3. contains exactly two elements.
4. is an empty set.

Answer: contains exactly two elements.

The system of linear equations has no solution when the determinant of the coefficient matrix is zero, leading to a specific condition on λ that results in exactly two values where the system becomes inconsistent.

Q47. Suppose the vectors x1, x2 and x3 are the solutions of the system of linear equations, Ax = b when the vector b on the right side is equal to b1, b2 and b3 respectively. If x1 = [1, 1, 1]^T, x2 = [0, 2, 1]^T, x3 = [0, 0, 1]^T, b1 = [1, 0, 0]^T, b2 = [0, 2, 0]^T and b3 = [0, 0, 2]^T, then the determinant of A is equal to:

1. 1/2
2. 4
3. 2
4. 3/2

Answer: 2

The determinant of matrix A can be calculated using the vectors x1, x2, and x3 as they represent the solutions to the system of equations.
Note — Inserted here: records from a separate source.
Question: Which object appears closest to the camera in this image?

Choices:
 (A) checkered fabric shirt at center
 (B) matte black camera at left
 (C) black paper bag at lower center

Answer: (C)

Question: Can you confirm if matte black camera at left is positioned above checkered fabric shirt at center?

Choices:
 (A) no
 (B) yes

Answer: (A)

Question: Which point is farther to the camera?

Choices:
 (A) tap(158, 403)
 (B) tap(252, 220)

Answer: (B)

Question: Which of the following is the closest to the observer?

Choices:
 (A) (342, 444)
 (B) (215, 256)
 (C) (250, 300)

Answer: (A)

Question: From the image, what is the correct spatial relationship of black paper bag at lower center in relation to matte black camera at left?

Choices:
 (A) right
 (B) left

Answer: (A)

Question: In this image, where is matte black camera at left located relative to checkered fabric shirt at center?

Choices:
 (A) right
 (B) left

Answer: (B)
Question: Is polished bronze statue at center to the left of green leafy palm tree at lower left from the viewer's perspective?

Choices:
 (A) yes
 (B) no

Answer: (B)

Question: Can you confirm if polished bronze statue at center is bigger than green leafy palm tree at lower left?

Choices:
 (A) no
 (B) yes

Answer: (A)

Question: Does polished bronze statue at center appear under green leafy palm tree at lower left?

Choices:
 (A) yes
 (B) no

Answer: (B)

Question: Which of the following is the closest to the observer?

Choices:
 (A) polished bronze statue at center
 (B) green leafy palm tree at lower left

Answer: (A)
The volume of the parallelepiped formed by these vectors in three-dimensional space is given by the absolute value of the determinant, which in this case is 2, indicating that the vectors are linearly independent and span a volume of 2.

Q48. If the minimum and the maximum values of the function f: [π/4, π/2] → R, defined by: f(θ) = | -sin² θ -1 - sin² θ 1 | | -cos² θ -1 - cos² θ 1 | | 12 10 -2 | are m and M respectively, then the ordered pair (m, M) is equal to:

1. (0, 4)
2. (-4, 4)
3. (0, 2√2)
4. (-4, 0)

Answer: (-4, 0)

Subtracting rows reduces the determinant to 4(cos^2 theta - sin^2 theta) = 4cos(2theta). For theta in [pi/4, pi/2], 2theta in [pi/2, pi], so cos(2theta) in [-1,0] and the value lies in [-4,0]. Hence (m,M) = (-4, 0).
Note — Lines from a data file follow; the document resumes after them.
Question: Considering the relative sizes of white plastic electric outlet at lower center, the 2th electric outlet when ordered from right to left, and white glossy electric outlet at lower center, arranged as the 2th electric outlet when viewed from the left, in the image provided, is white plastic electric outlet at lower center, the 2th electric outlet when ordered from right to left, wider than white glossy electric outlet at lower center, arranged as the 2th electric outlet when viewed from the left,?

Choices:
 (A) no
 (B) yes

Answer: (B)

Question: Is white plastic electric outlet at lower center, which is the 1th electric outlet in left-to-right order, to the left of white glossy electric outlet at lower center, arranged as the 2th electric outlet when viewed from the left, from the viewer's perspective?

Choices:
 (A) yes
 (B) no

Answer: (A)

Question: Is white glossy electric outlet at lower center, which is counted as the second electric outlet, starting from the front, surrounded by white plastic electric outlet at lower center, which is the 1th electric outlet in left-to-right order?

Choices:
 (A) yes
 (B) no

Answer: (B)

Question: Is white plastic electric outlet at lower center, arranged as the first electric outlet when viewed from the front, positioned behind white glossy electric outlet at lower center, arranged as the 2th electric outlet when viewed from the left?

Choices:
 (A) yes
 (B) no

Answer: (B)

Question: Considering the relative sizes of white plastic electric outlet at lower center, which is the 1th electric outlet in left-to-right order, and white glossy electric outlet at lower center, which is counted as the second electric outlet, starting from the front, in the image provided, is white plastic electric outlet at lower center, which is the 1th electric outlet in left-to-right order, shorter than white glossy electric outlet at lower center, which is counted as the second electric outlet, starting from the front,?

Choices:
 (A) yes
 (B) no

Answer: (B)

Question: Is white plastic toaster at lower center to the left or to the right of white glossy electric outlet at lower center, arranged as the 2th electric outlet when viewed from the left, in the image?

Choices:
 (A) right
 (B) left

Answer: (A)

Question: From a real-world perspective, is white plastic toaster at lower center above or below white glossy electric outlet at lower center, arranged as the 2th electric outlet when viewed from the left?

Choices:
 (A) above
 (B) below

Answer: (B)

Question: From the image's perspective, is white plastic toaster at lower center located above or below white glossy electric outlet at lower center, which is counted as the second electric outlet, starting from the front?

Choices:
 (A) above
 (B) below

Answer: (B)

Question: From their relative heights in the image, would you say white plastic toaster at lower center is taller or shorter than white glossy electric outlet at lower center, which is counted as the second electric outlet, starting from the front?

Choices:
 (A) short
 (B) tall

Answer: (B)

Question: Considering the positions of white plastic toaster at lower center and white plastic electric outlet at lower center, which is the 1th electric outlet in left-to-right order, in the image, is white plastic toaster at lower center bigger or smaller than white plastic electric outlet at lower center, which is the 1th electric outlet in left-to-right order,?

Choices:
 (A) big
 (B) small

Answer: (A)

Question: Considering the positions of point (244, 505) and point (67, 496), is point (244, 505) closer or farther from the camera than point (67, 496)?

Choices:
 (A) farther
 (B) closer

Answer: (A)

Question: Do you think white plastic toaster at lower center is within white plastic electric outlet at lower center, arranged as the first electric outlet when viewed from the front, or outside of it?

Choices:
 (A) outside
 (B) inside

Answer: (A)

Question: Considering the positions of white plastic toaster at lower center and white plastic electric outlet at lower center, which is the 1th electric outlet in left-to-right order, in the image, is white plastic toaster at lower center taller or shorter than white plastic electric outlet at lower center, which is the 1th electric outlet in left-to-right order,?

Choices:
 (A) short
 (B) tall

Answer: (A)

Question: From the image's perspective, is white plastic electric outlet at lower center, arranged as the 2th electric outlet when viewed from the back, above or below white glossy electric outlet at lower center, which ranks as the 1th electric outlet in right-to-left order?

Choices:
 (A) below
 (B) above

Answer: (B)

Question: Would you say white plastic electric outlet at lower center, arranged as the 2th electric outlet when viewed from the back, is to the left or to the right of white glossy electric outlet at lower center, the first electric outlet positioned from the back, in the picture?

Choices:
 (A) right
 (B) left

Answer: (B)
Q49. If a + x = b + y = c + z + 1, where a, b, c, x, y, z are non-zero distinct real numbers, then | x a + y x + a / y b + y y + b / z c + y z + c | is equal to:

1. (1) 0
2. (2) y(a - b)
3. (3) y(b - a)
4. (4) y(a - c)

Answer: (1) 0

The expression simplifies to zero because the equalities imply that the terms involving a, b, and c balance out, leading to a cancellation in the overall expression.
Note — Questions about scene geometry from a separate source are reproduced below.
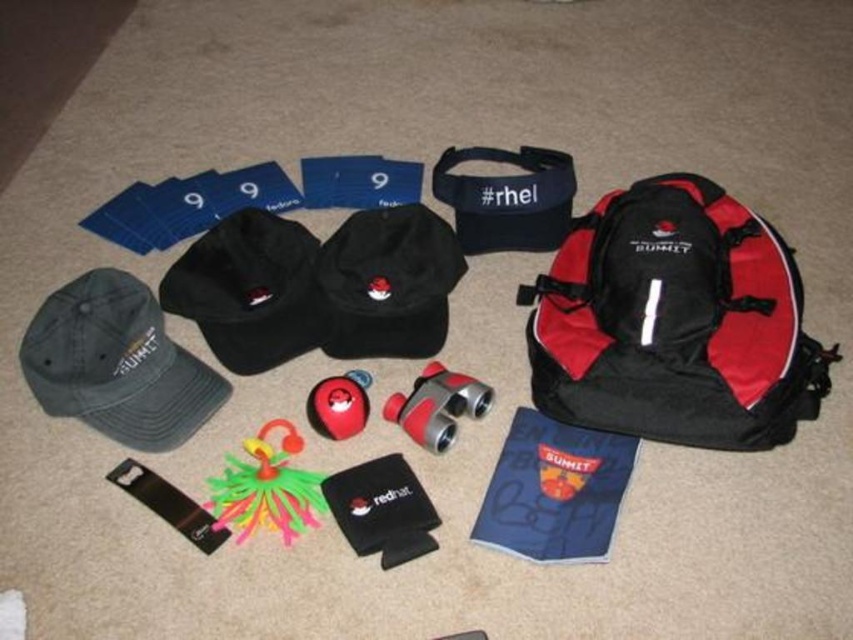
What do you see at coordinates (674, 321) in the screenshot?
I see `red/black nylon backpack at center-right` at bounding box center [674, 321].

Who is positioned more to the right, red/black nylon backpack at center-right or black fabric baseball cap at center?

red/black nylon backpack at center-right

Is point (776, 358) positioned before point (344, 326)?

Yes, it is.

This screenshot has height=640, width=853. In order to click on red/black nylon backpack at center-right in this screenshot , I will do pos(674,321).

This screenshot has height=640, width=853. In order to click on black fabric baseball cap at center in this screenshot , I will do `click(387, 284)`.

Consider the image. Is black fabric baseball cap at center positioned before rubber/soft toy at center?

No, black fabric baseball cap at center is behind rubber/soft toy at center.

Which is in front, point (425, 310) or point (357, 392)?

Point (357, 392) is in front.

Identify the location of black fabric baseball cap at center. (387, 284).

Can you confirm if black fabric baseball cap at upper left is positioned to the left of rubber duck at center?

Indeed, black fabric baseball cap at upper left is positioned on the left side of rubber duck at center.

Can you confirm if black fabric baseball cap at upper left is positioned to the right of rubber duck at center?

Incorrect, black fabric baseball cap at upper left is not on the right side of rubber duck at center.

Is point (252, 326) closer to viewer compared to point (248, 468)?

That is False.

The width and height of the screenshot is (853, 640). I want to click on black fabric baseball cap at upper left, so point(248,291).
Q50. [2020] Let m and M be respectively the minimum and maximum values of the determinant [cos² x, 1+sin² x, sin 2x; 1+cos² x, sin² x, sin 2x; cos² x, sin² x, 1+sin 2x]. Then the ordered pair (m, M) is equal to -

1. (-3, -1)
2. (1, 3)
3. (-3, 3)
4. (-4, -1)

Answer: (-3, -1)

Expanding the determinant gives a value ranging over [-3,-1] as x varies, so (m,M)=(-3,-1).